8) Janji dan ancaman atau kewajiban Tuhan, Al Maturidi menerima paham adanya kewajiban
Tuhan terhadap manusia, sekurang-kurangnya kewajiban menepati janji, tentang pemberian pahala
bagi perbuatan baik dan pemberian siksa bagi perbuatan jahat.
9) Beban di luar kemampuan manusia, Al Maturidi berpendapat bahwa Tuhan tidak membebani
manusia dengan kewajiban-kewajiban yang tak terpikul.
c. Tokoh aliran Maturidiyah
Salah satu tokoh yang penting yaitu Al Bazdawi (421-493 H). Ia berhasil mengarang beberapa kitab
penting yaitu Ushul Al Din, Al Waaqi’aat dan Al Mabsuth.
IV. KESIMPULAN
1. Perpecahan umat islam menjadi beberapa aliran secara umum dapat disebabkan oleh :
a.
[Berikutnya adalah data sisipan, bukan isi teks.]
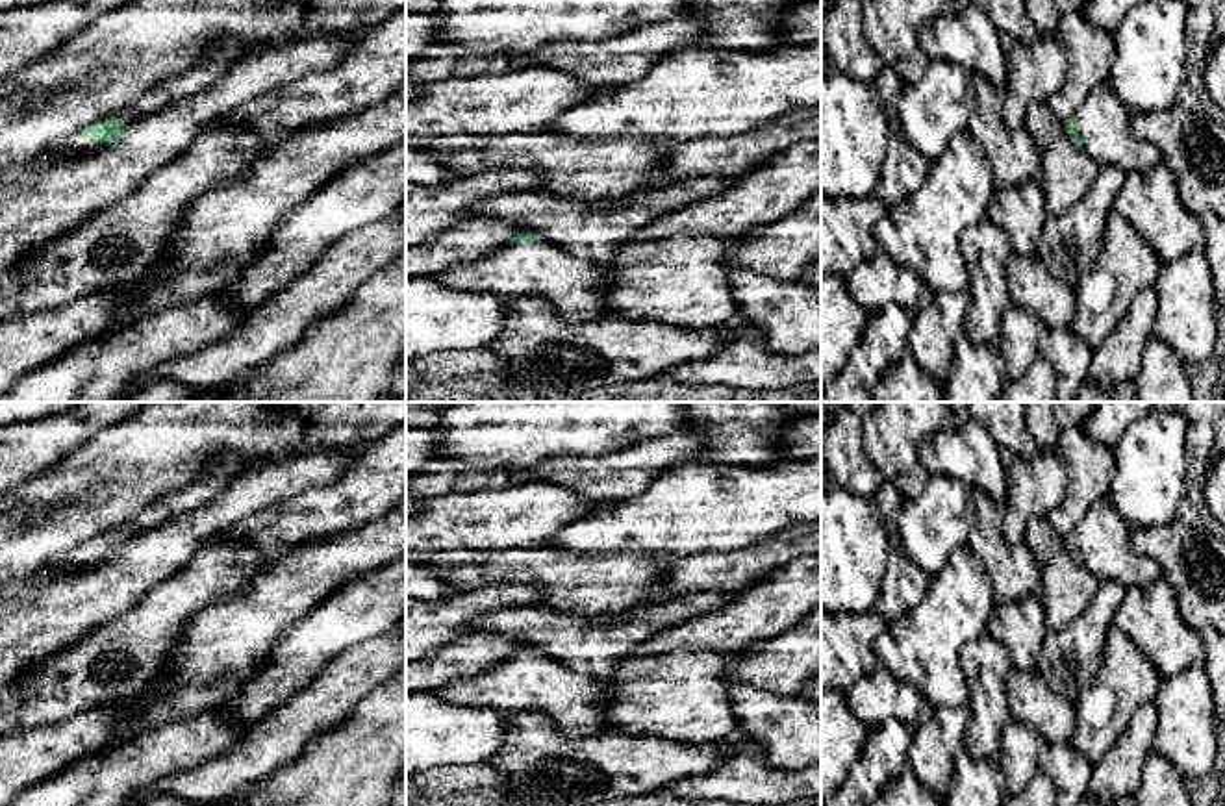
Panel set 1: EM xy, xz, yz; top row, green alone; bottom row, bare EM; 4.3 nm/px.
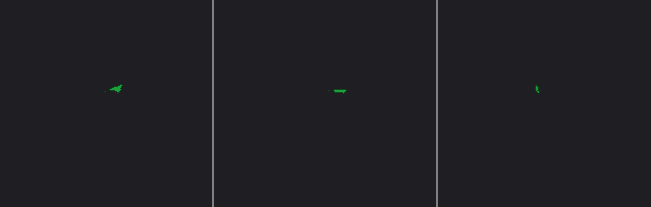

Masalah perpolitikan mengenai pengangkatan khalifah.
b. Masalah pengkafiran seseorang yang telah berbuat dosa besar
2. Aliran – aliran teologi tersebut adalah sebagai berikut :
a. Aliran Khawarij
b. Aliran Murji’ah
c. Aliran Syi’ah
d. Aliran Qadariah dan Jabariah
e. Aliran Mu’tazilah
f. Aliran Ahlussunnah Wal Jama’ah
V. PENUTUP
Alhamdulillah, kami sampaikan kepada Allah karena dengan anugerah dan kebesaran-Nya kami
dapat menyelesaikan makalah ini. Tetapi kami menyadari betul bahwa makalah kami masih jauh
dari kesempurnaan. Sehingga kritik dan saran dari para pembaca sangat kami butuhkan. Semoga
makalah kami ini dapat bermanfaat bagi kita semua.
Hasan, Muhammad Tholhah, Ahlussunnnah Wal Jama’ah dalam Persepsi dan Tradisi NU, Jakarta :
Lan Tabora Press, 2005.
Muhaimin, HM., IlmuKalam--Sejarah dan Aliran-aliran, Yogyakarta: Pusaka Pelajar,1999.
Nasution, Harun, Teologi Islam Aliran – aliran Sejarah Analisa Perbandingan, Jakarta : UI – Press,
1986.
Sou’yb, Joesoef, Sejarah Daulat Khulafaur Rasyidin, Jakarta: Bulan Bintang, 1979.
Syalabi, A., Sejarah dan Kebudayaan Islam, Jilid 1, Jakarta: Pustaka al-Husna, 1987.